> **Directions**:
**A.** In the coin problem text below, why can each of the coins 1, 5, 10, 50 and 100 appear at most once in an optimal solution?
**B.** Using the coin problem text below, decide whether each statement agrees with it: (i) with the euro coins and a sum of 520, at least four coins are needed; (ii) the greedy algorithm gives an optimal solution for any set of coins; (iii) it is known that no greedy algorithm can solve the general coin problem. Answer yes or no for each, quoting the deciding words.

> **Selected extract**:
• • • •

Coin problem

As a first example, we consider a problem where we are given a set of coins and our task is to form a sum of money $n$ using the coins. The values of the coins are $\texttt{coins}={c_1,c_2,\ldots,c_k}$, and each coin can be used as many times we want. What is the minimum number of coins needed?

For example, if the coins are the euro coins (in cents) $$ {1,2,5,10,20,50,100,200} $$ and $n=520$, we need at least four coins. The optimal solution is to select coins $200+200+100+20$ whose sum is 520.

Greedy alghoritm

A simple greedy algorithm to the problem always selects the largest possible coin, until the required sum of money has been constructed. This algorithm works in the example case, because we first select two 200 cent coins, then one 100 cent coin and finally one 20 cent coin. But does this algorithm always work?

It turns out that if the coins are the euro coins, the greedy algorithm always works, i.e., it always produces a solution with the fewest possible number of coins. The correctness of the algorithm can be shown as follows:

First, each coin 1, 5, 10, 50 and 100 appears at most once in an optimal solution, because if the solution would contain two such coins, we could replace them by one coin and obtain a better solution. For example, if the solution would contain coins $5+5$, we could replace them by coin $10$.

In the same way, coins 2 and 20 appear at most twice in an optimal solution, because we could replace coins $2+2+2$ by coins $5+1$ and coins $20+20+20$ by coins $50+10$. Moreover, an optimal solution cannot contain coins $2+2+1$ or $20+20+10$, because we could replace them by coins $5$ and $50$.

Using these observations, we can show for each coin $x$ that it is not possible to optimally construct a sum $x$ or any larger sum by only using coins that are smaller than $x$. For example, if $x=100$, the largest optimal sum using the smaller coins is $50+20+20+5+2+2=99$. Thus, the greedy algorithm that always selects the largest coin produces the optimal solution.

This example shows that it can be difficult to argue that a greedy algorithm works, even if the algorithm itself is simple.

General case

In the general case, the coin set can contain any coins and the greedy algorithm does not necessarily produce an optimal solution.

We can prove that a greedy algorithm does not work by showing a counterexample where the algorithm gives a wrong answer. In this problem we can easily find a counterexample: if the coins are ${1,3,4}$ and the target sum is 6, the greedy algorithm produces the solution $4+1+1$ while the optimal solution is $3+3$.

It is not known if the general coin problem can be solved using any greedy algorithm¹ However, as we will see in Chapter 7, in some cases, the general problem can be efficiently solved using a dynamic programming algorithm that always gives the correct answer.

¹ However, it is possible to \emph{check} in polynomial time if the greedy algorithm presented in this chapter works for a given set of coins [53]

• • • •

> **Material provided**:
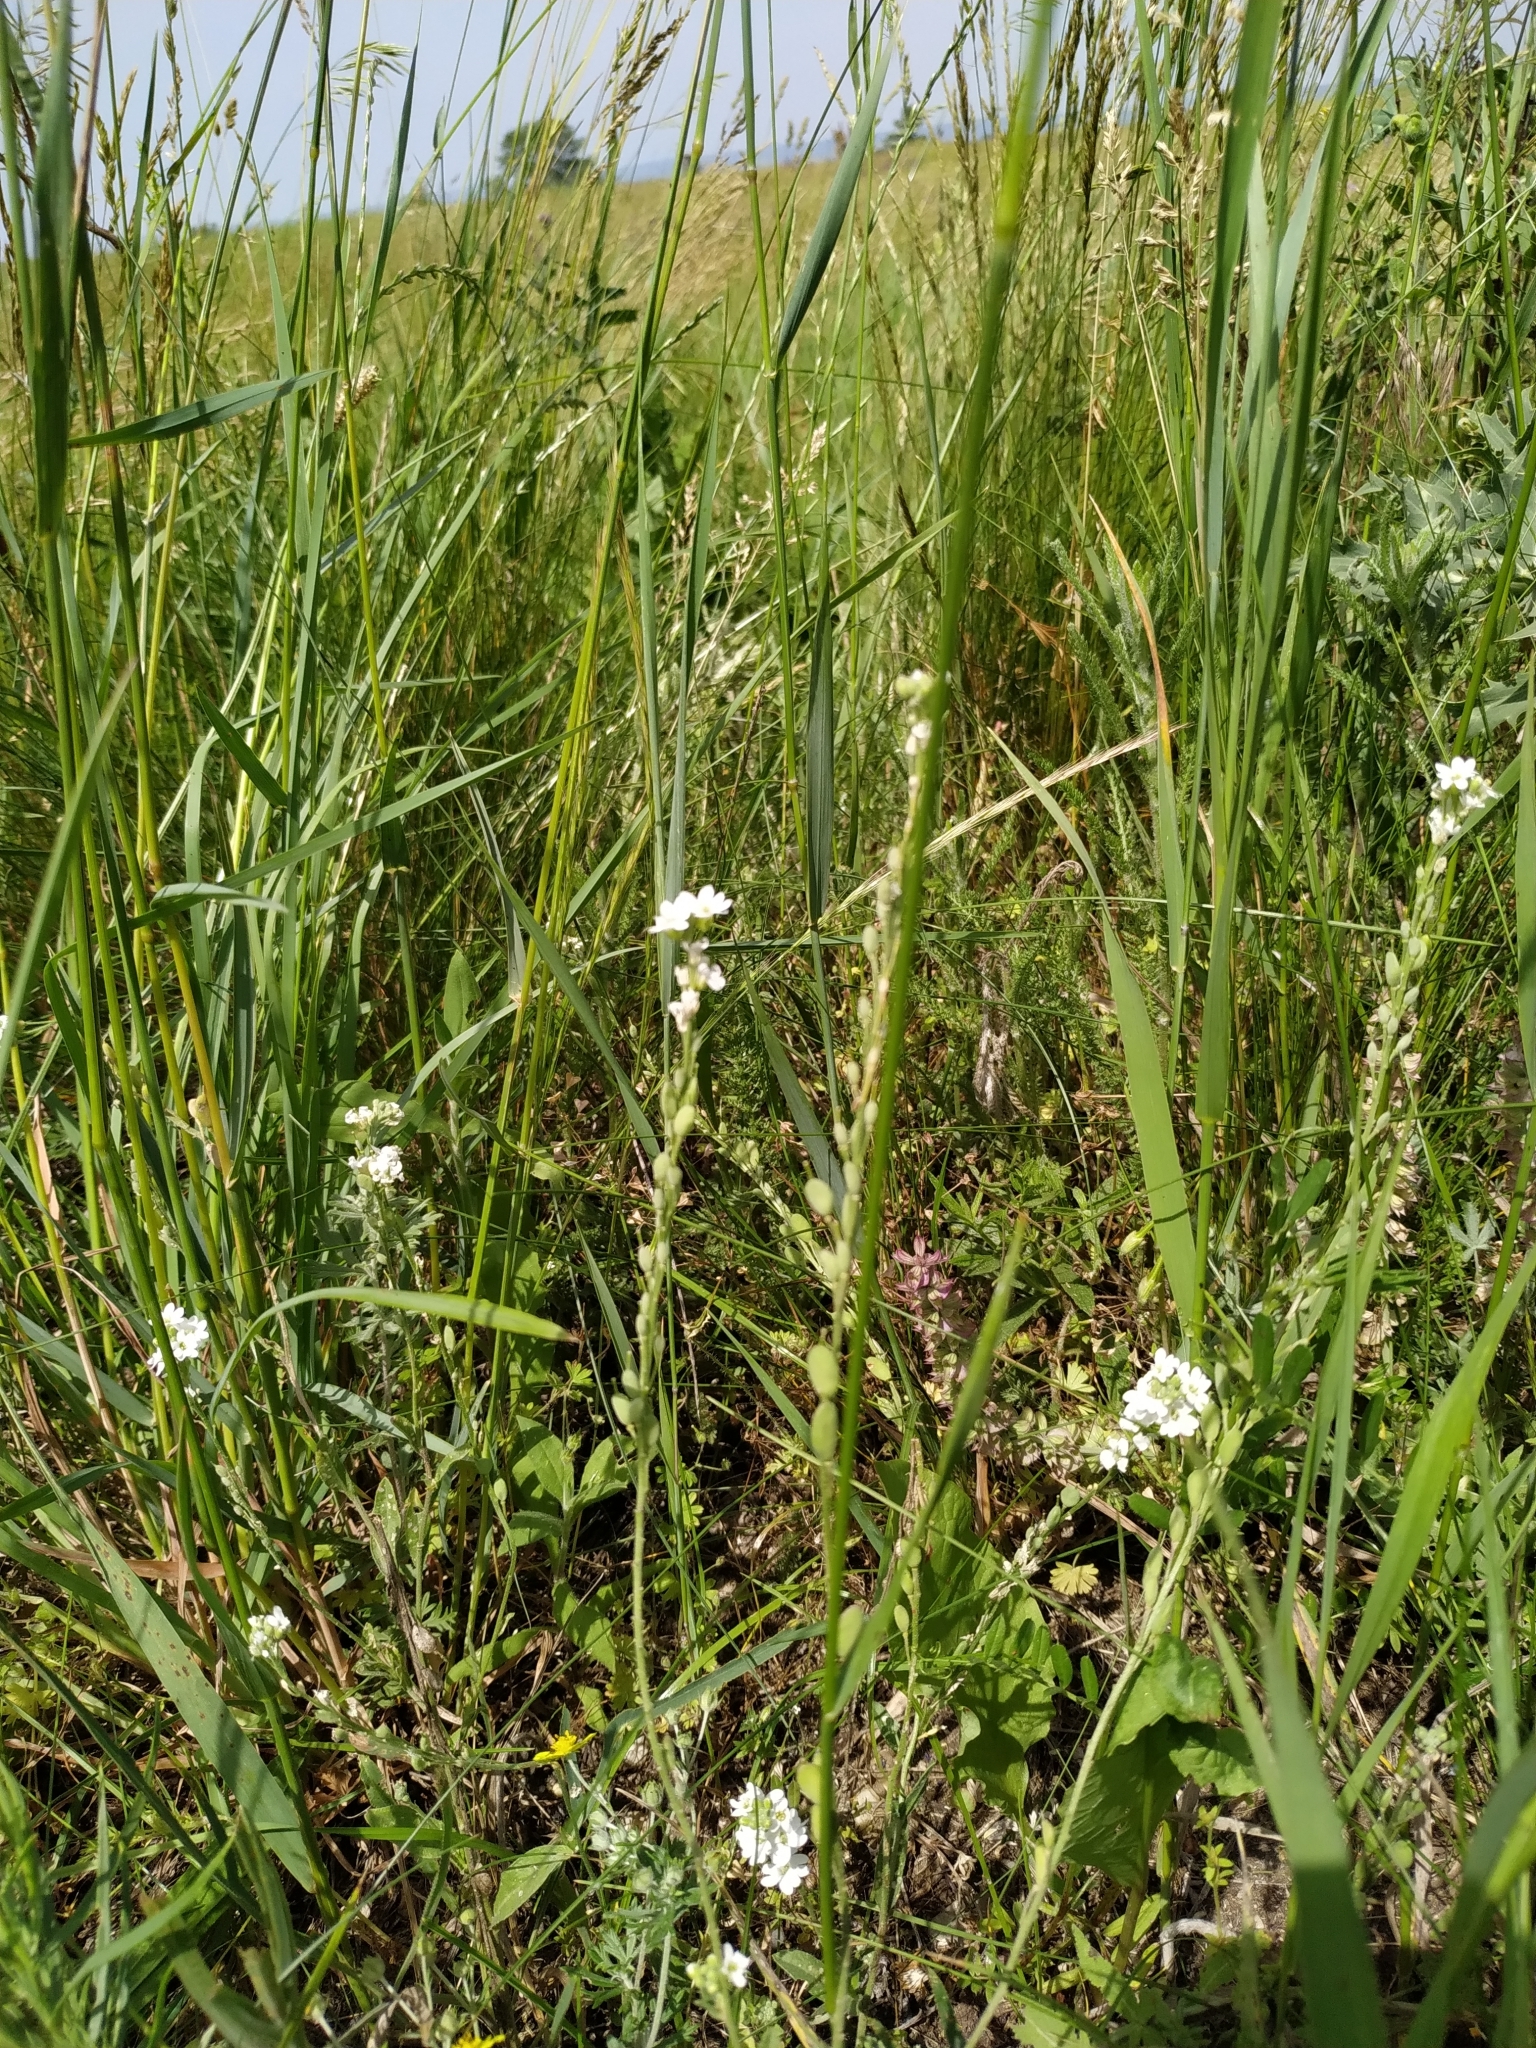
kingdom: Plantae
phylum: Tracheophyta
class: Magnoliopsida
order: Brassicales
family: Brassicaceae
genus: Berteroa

• • • •

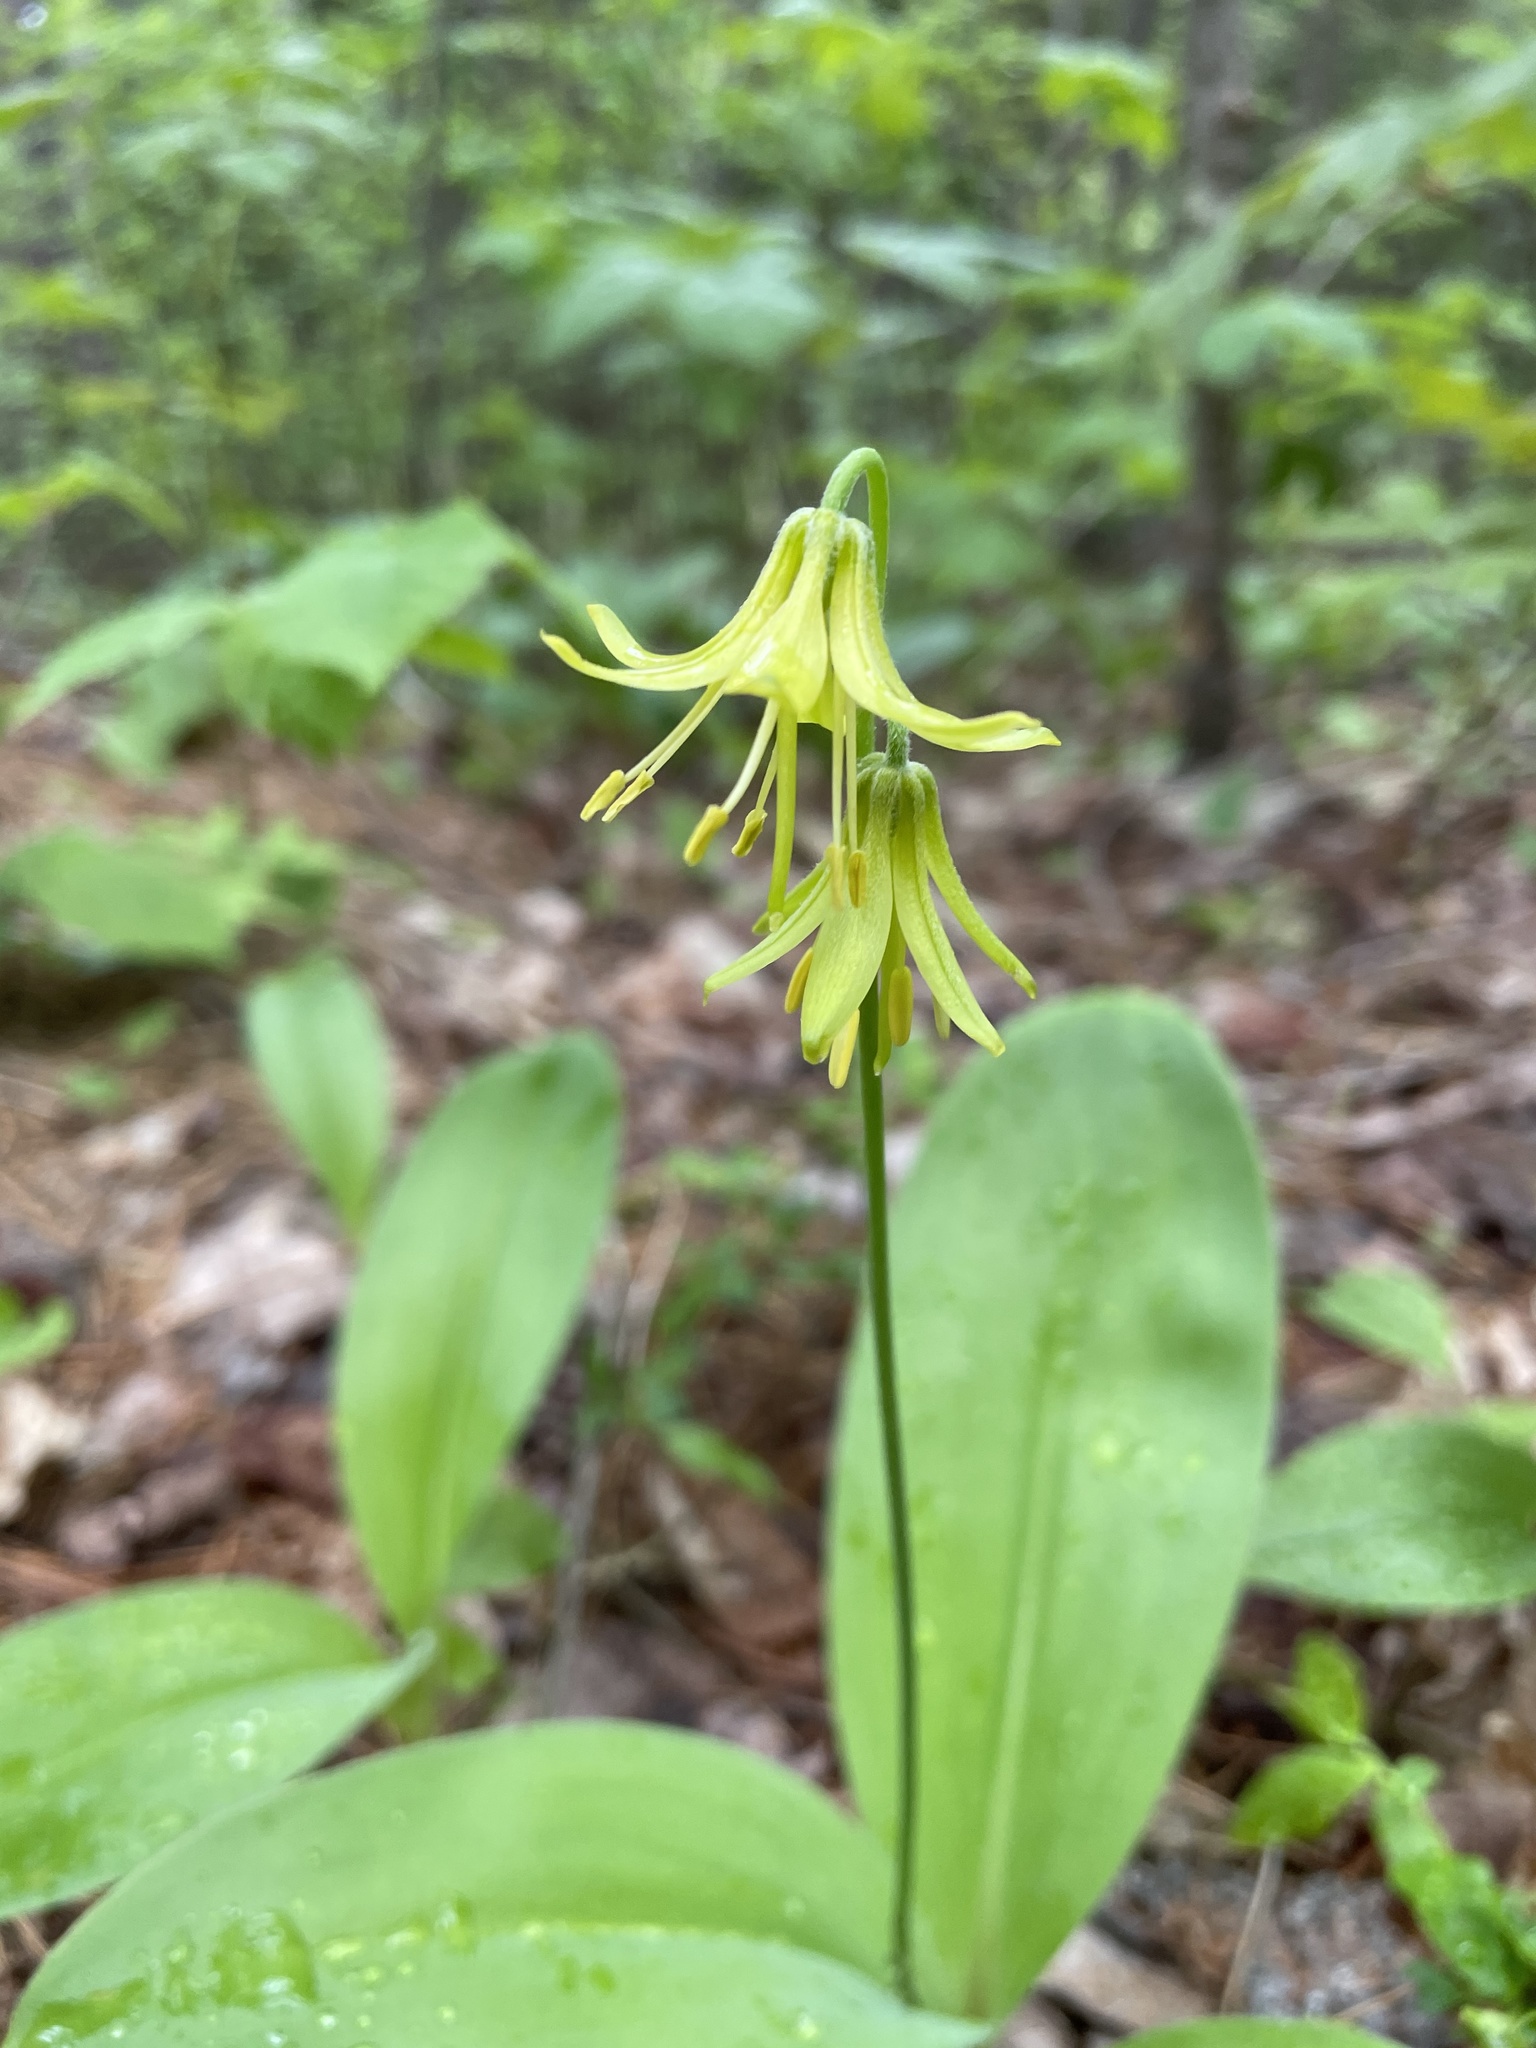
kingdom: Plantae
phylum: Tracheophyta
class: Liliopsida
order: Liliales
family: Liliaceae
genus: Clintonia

• • • •

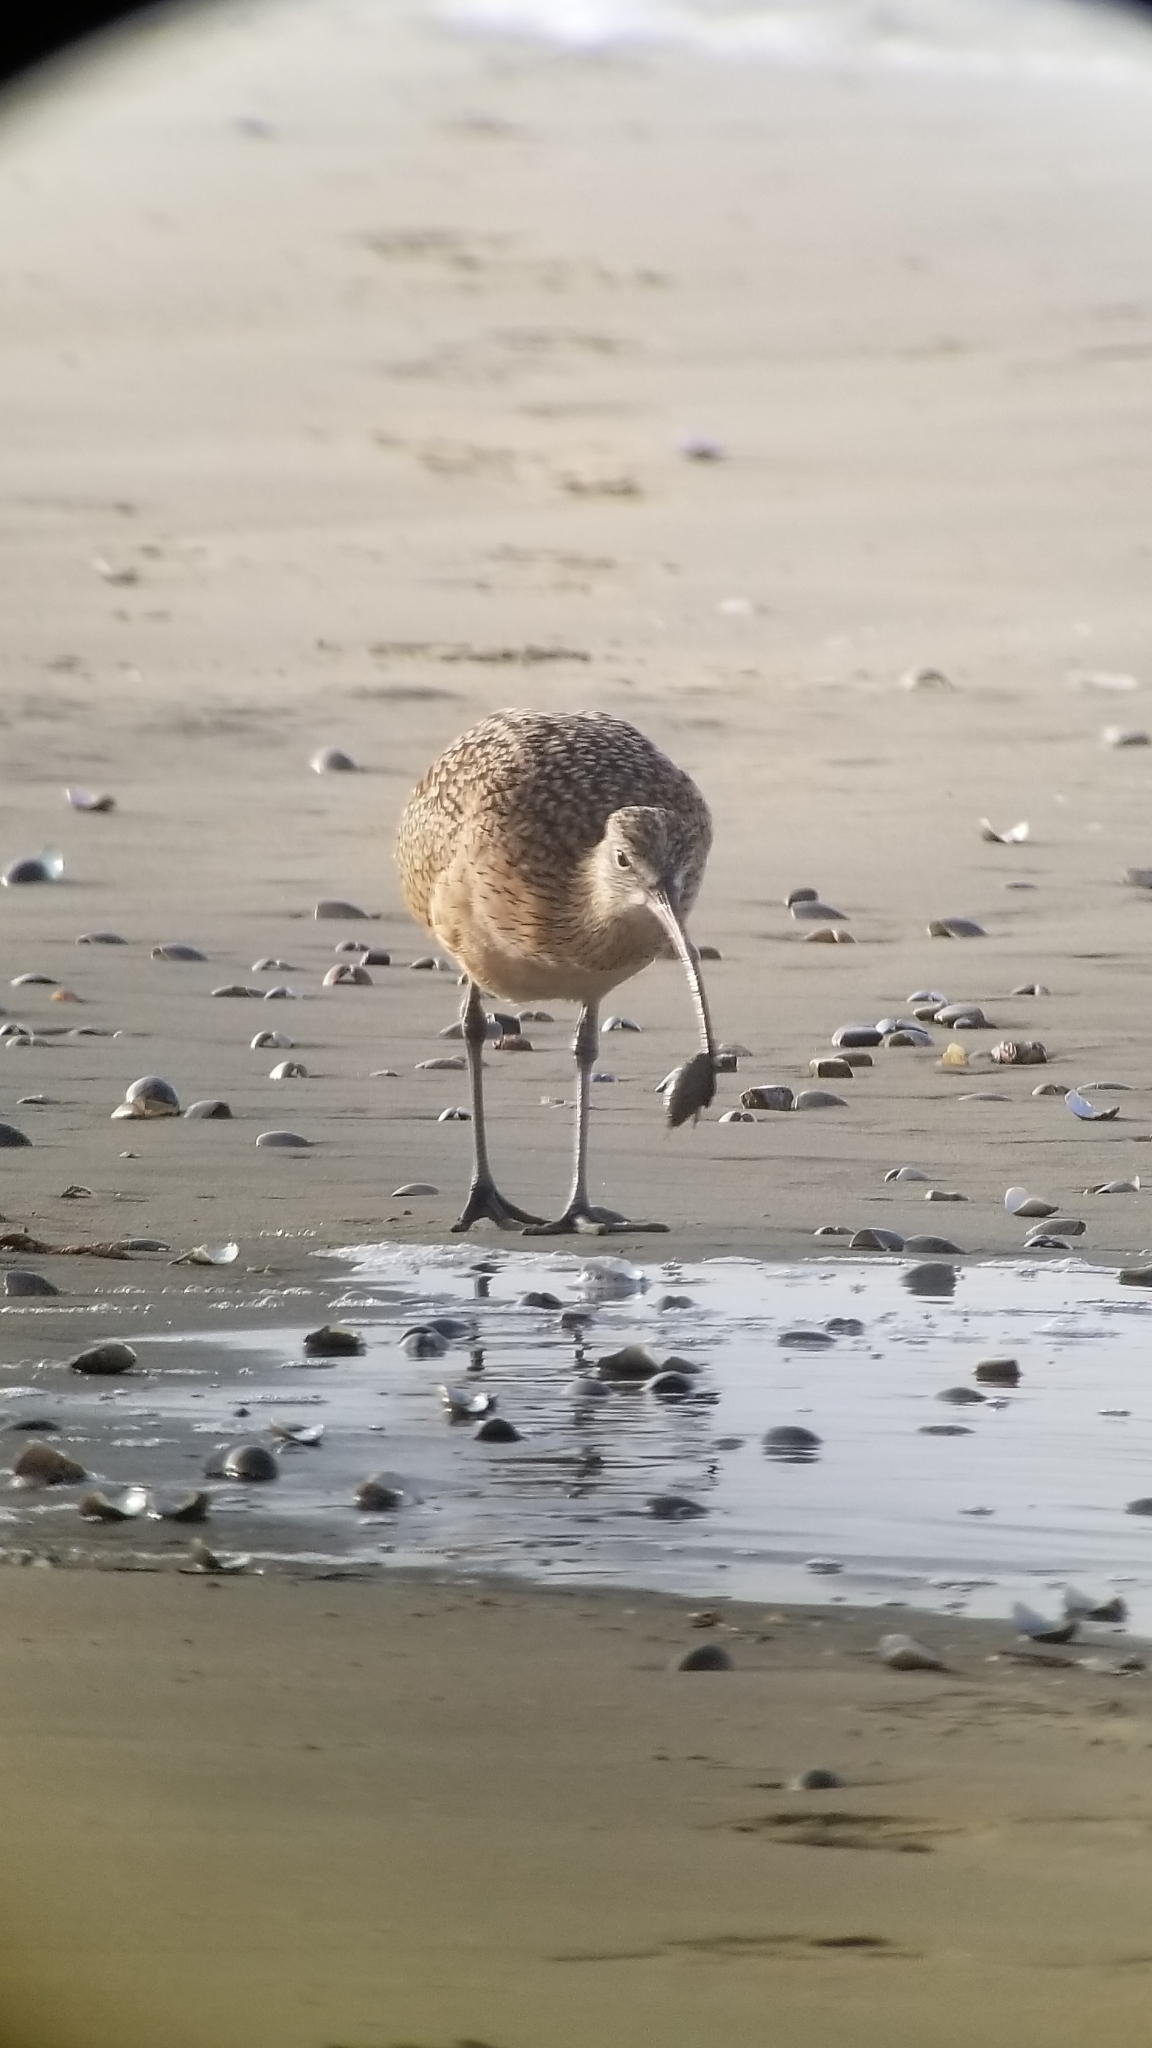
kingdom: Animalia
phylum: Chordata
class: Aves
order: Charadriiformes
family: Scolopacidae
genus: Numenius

• • • •

> **Written answers**:
**A.** If a solution contained two such coins, they could be replaced by one coin, which would give a better solution. For example, coins 5+5 could be replaced by a single coin 10.

**B.**
(i) Yes: "we need at least four coins"
(ii) No: "the greedy algorithm does not necessarily produce an optimal solution"
(iii) No: "It is not known if the general coin problem can be solved using any greedy algorithm"